- Written exercise: Write out the material again without the pictures, swapping "doughnut" for "donut" everywhere it appears and changing nothing else.

- Exercise data:
-=-=-=-=-
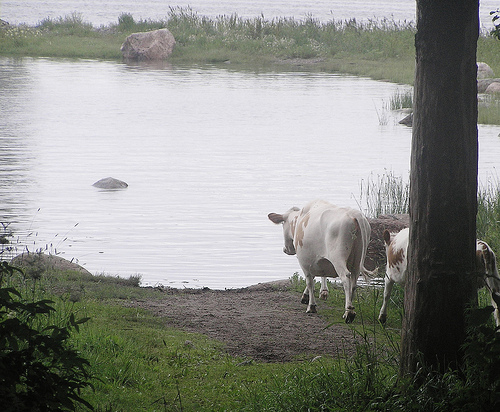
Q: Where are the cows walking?
A: Toward the water.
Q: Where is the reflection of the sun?
A: On the water.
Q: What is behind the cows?
A: A tree trunk.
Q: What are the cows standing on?
A: Grass and dirt.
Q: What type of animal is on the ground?
A: Cows.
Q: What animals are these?
A: Cows.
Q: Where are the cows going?
A: To the water.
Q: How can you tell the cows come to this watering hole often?
A: They have trampled a trail.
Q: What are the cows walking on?
A: Muddy trail.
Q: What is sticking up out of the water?
A: Rock.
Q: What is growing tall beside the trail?
A: A tree.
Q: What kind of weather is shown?
A: Overcast cloudy.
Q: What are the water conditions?
A: Slightly rippled.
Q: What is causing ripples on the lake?
A: Wind.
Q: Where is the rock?
A: In water.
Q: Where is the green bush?
A: By water.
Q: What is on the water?
A: Ripples.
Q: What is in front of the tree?
A: Cows.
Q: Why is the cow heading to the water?
A: To drink.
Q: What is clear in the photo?
A: The lake.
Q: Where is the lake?
A: In front of the cows.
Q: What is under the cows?
A: Dirt.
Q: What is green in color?
A: Grass.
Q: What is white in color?
A: The cow.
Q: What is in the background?
A: Grass.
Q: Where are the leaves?
A: On a tree.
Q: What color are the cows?
A: White and brown.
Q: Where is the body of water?
A: In front of the cows.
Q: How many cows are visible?
A: Two.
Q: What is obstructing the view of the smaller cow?
A: A tree trunk.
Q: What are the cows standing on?
A: A dirt path.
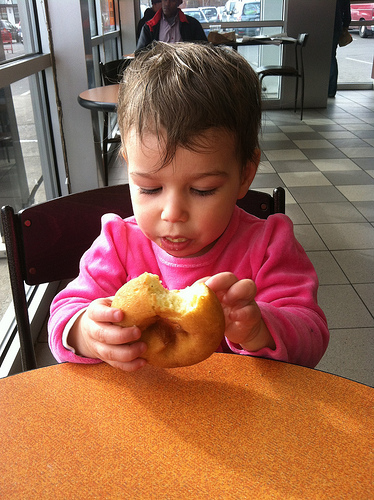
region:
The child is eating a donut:
[46, 38, 328, 369]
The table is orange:
[0, 351, 372, 498]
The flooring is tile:
[27, 86, 373, 387]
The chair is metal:
[0, 184, 286, 373]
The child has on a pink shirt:
[46, 43, 328, 368]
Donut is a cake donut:
[104, 265, 221, 371]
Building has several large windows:
[0, 0, 287, 320]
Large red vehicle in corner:
[351, 0, 372, 36]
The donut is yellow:
[109, 271, 218, 367]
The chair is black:
[2, 186, 289, 366]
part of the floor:
[309, 159, 348, 201]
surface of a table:
[199, 443, 242, 479]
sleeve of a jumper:
[266, 340, 292, 359]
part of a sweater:
[251, 239, 278, 268]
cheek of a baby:
[201, 214, 226, 241]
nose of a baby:
[168, 213, 192, 226]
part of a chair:
[45, 235, 81, 269]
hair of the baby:
[174, 92, 219, 130]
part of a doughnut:
[191, 319, 226, 345]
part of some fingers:
[226, 282, 267, 338]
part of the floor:
[336, 228, 368, 264]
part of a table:
[205, 440, 236, 467]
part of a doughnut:
[179, 334, 214, 369]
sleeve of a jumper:
[275, 321, 312, 364]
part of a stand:
[12, 318, 45, 363]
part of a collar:
[170, 244, 200, 274]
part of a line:
[333, 318, 358, 340]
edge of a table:
[315, 364, 333, 387]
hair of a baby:
[160, 114, 183, 148]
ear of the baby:
[236, 151, 262, 198]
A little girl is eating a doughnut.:
[53, 35, 346, 375]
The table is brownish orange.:
[31, 390, 307, 482]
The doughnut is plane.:
[101, 268, 224, 370]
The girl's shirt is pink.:
[84, 227, 305, 322]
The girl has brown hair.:
[114, 27, 264, 157]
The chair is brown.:
[6, 203, 116, 287]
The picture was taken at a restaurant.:
[6, 10, 343, 480]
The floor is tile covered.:
[282, 137, 373, 251]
-=-=-=-=-
- Result of the exercise:
Q: Where are the cows walking?
A: Toward the water.
Q: Where is the reflection of the sun?
A: On the water.
Q: What is behind the cows?
A: A tree trunk.
Q: What are the cows standing on?
A: Grass and dirt.
Q: What type of animal is on the ground?
A: Cows.
Q: What animals are these?
A: Cows.
Q: Where are the cows going?
A: To the water.
Q: How can you tell the cows come to this watering hole often?
A: They have trampled a trail.
Q: What are the cows walking on?
A: Muddy trail.
Q: What is sticking up out of the water?
A: Rock.
Q: What is growing tall beside the trail?
A: A tree.
Q: What kind of weather is shown?
A: Overcast cloudy.
Q: What are the water conditions?
A: Slightly rippled.
Q: What is causing ripples on the lake?
A: Wind.
Q: Where is the rock?
A: In water.
Q: Where is the green bush?
A: By water.
Q: What is on the water?
A: Ripples.
Q: What is in front of the tree?
A: Cows.
Q: Why is the cow heading to the water?
A: To drink.
Q: What is clear in the photo?
A: The lake.
Q: Where is the lake?
A: In front of the cows.
Q: What is under the cows?
A: Dirt.
Q: What is green in color?
A: Grass.
Q: What is white in color?
A: The cow.
Q: What is in the background?
A: Grass.
Q: Where are the leaves?
A: On a tree.
Q: What color are the cows?
A: White and brown.
Q: Where is the body of water?
A: In front of the cows.
Q: How many cows are visible?
A: Two.
Q: What is obstructing the view of the smaller cow?
A: A tree trunk.
Q: What are the cows standing on?
A: A dirt path.
region:
The child is eating a donut:
[46, 38, 328, 369]
The table is orange:
[0, 351, 372, 498]
The flooring is tile:
[27, 86, 373, 387]
The chair is metal:
[0, 184, 286, 373]
The child has on a pink shirt:
[46, 43, 328, 368]
Donut is a cake donut:
[104, 265, 221, 371]
Building has several large windows:
[0, 0, 287, 320]
Large red vehicle in corner:
[351, 0, 372, 36]
The donut is yellow:
[109, 271, 218, 367]
The chair is black:
[2, 186, 289, 366]
part of the floor:
[309, 159, 348, 201]
surface of a table:
[199, 443, 242, 479]
sleeve of a jumper:
[266, 340, 292, 359]
part of a sweater:
[251, 239, 278, 268]
cheek of a baby:
[201, 214, 226, 241]
nose of a baby:
[168, 213, 192, 226]
part of a chair:
[45, 235, 81, 269]
hair of the baby:
[174, 92, 219, 130]
part of a donut:
[191, 319, 226, 345]
part of some fingers:
[226, 282, 267, 338]
part of the floor:
[336, 228, 368, 264]
part of a table:
[205, 440, 236, 467]
part of a donut:
[179, 334, 214, 369]
sleeve of a jumper:
[275, 321, 312, 364]
part of a stand:
[12, 318, 45, 363]
part of a collar:
[170, 244, 200, 274]
part of a line:
[333, 318, 358, 340]
edge of a table:
[315, 364, 333, 387]
hair of a baby:
[160, 114, 183, 148]
ear of the baby:
[236, 151, 262, 198]
A little girl is eating a donut.:
[53, 35, 346, 375]
The table is brownish orange.:
[31, 390, 307, 482]
The donut is plane.:
[101, 268, 224, 370]
The girl's shirt is pink.:
[84, 227, 305, 322]
The girl has brown hair.:
[114, 27, 264, 157]
The chair is brown.:
[6, 203, 116, 287]
The picture was taken at a restaurant.:
[6, 10, 343, 480]
The floor is tile covered.:
[282, 137, 373, 251]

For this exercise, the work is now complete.